Friday, June 5, 2009

Delayed Introductions


I realize now that I’ve gotten ahead of myself. I haven’t introduced myself (my name is Carolyn), or the way I will approach this blog. The following will be musings on the latter idea:

Why am I creating this blog? Am I more confident in my ideas and believe that I should spread them? Is it some sort of ego trip? Or a trick of youth… because this is the only forum that will receive my words? Am I trying to market my mind, as people market their social lives on Facebook? Am I trying to connect with others with similar ideas? It’s taken me a long time to enter the blogging world. I have eyed it from afar but hesitated to step onto the stage. What do I have to say to the world? What unique filter can I provide? What can I say that an adult will not know with 11 more layers… and then scoff at as the naivety and idealism of youth? No, I will not claim to be wise; but rather, curious, purposeful, and active. Here I will relay the ways I question, create, and exist in this world. Hopefully, my journey will generate dialogue or inspiration for others along the way.

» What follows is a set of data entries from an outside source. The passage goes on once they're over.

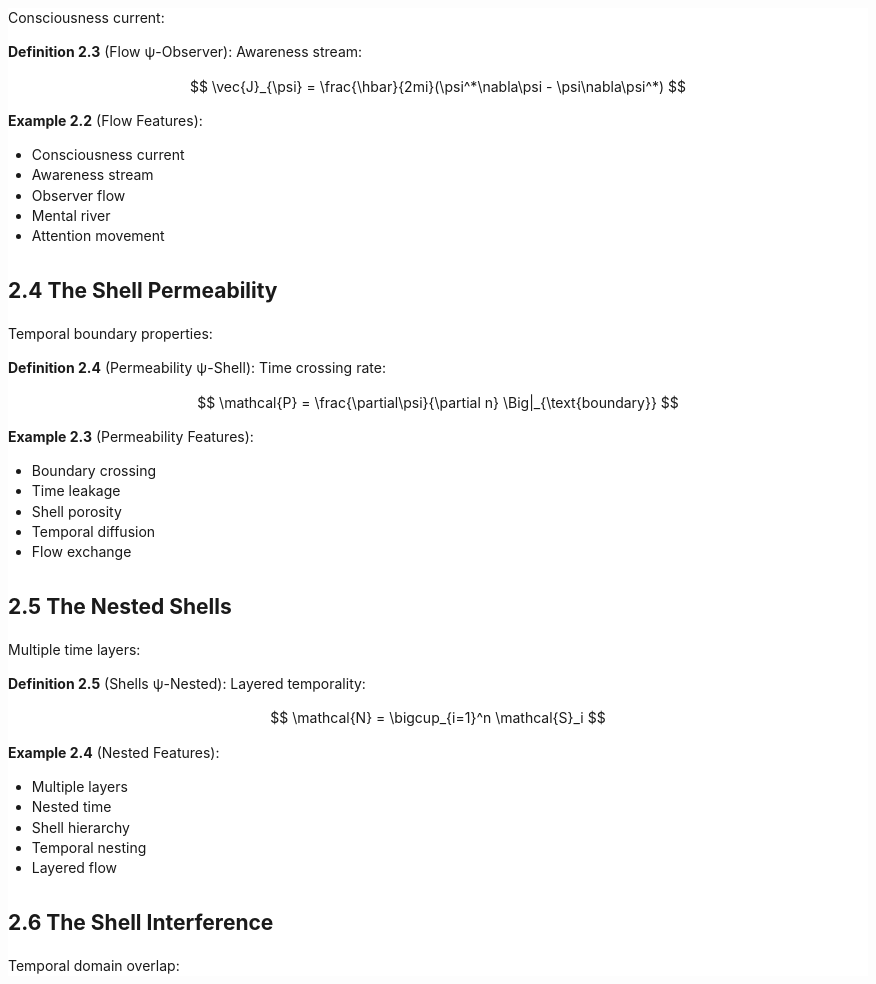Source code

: Consciousness current:

**Definition 2.3** (Flow ψ-Observer): Awareness stream:

$$
\vec{J}_{\psi} = \frac{\hbar}{2mi}(\psi^*\nabla\psi - \psi\nabla\psi^*)
$$

**Example 2.2** (Flow Features):

- Consciousness current
- Awareness stream
- Observer flow
- Mental river
- Attention movement

## 2.4 The Shell Permeability

Temporal boundary properties:

**Definition 2.4** (Permeability ψ-Shell): Time crossing rate:

$$
\mathcal{P} = \frac{\partial\psi}{\partial n} \Big|_{\text{boundary}}
$$

**Example 2.3** (Permeability Features):

- Boundary crossing
- Time leakage
- Shell porosity
- Temporal diffusion
- Flow exchange

## 2.5 The Nested Shells

Multiple time layers:

**Definition 2.5** (Shells ψ-Nested): Layered temporality:

$$
\mathcal{N} = \bigcup_{i=1}^n \mathcal{S}_i
$$

**Example 2.4** (Nested Features):

- Multiple layers
- Nested time
- Shell hierarchy
- Temporal nesting
- Layered flow

## 2.6 The Shell Interference

Temporal domain overlap:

How will this blog change me? I am an avid journaler, producing 145 typed, single-spaced pages in the past five months alone. Yet my writing has always been for me. Sometimes it is eloquent, and sometimes it is choppy. My voice is clear and indicative of my mood and the writing task at hand. How will this translate to a public space? How will I share myself between the journal and the blog? How much will my voice come through?

Interestingly enough, I’ve found my early forays into blogging to be analogous to the beginning of a relationship: full of giddiness, excitement, and some confusion. Whereas in a relationship, one learns (among other things) to balance emotional, physical, and intellectual interactions, I have engaged in blog balancing acts, as well. How much should I write? How light should I be? How much should I focus on thought versus action? How much should I focus on mine versus others’ ideas? I was somewhat of a bumbling idiot at the start… trying on different voices and tones… in a frenzy of several posts in one day. I was learning to find myself in this new writing relationship. And as in any relationship, if I am to gain anything from blogging, I hope that it will be honesty, growth, and new levels of fulfillment through time. I guess for now, I'll have to wait and see.

1 comment:

  1. The relationship trinity. . . of blogs? You are truly running with my idea. Remember the night when we had that conversation?

    Good luck- I will be following closely. Still looking forward to the post chronicling last Saturday morning's adventures.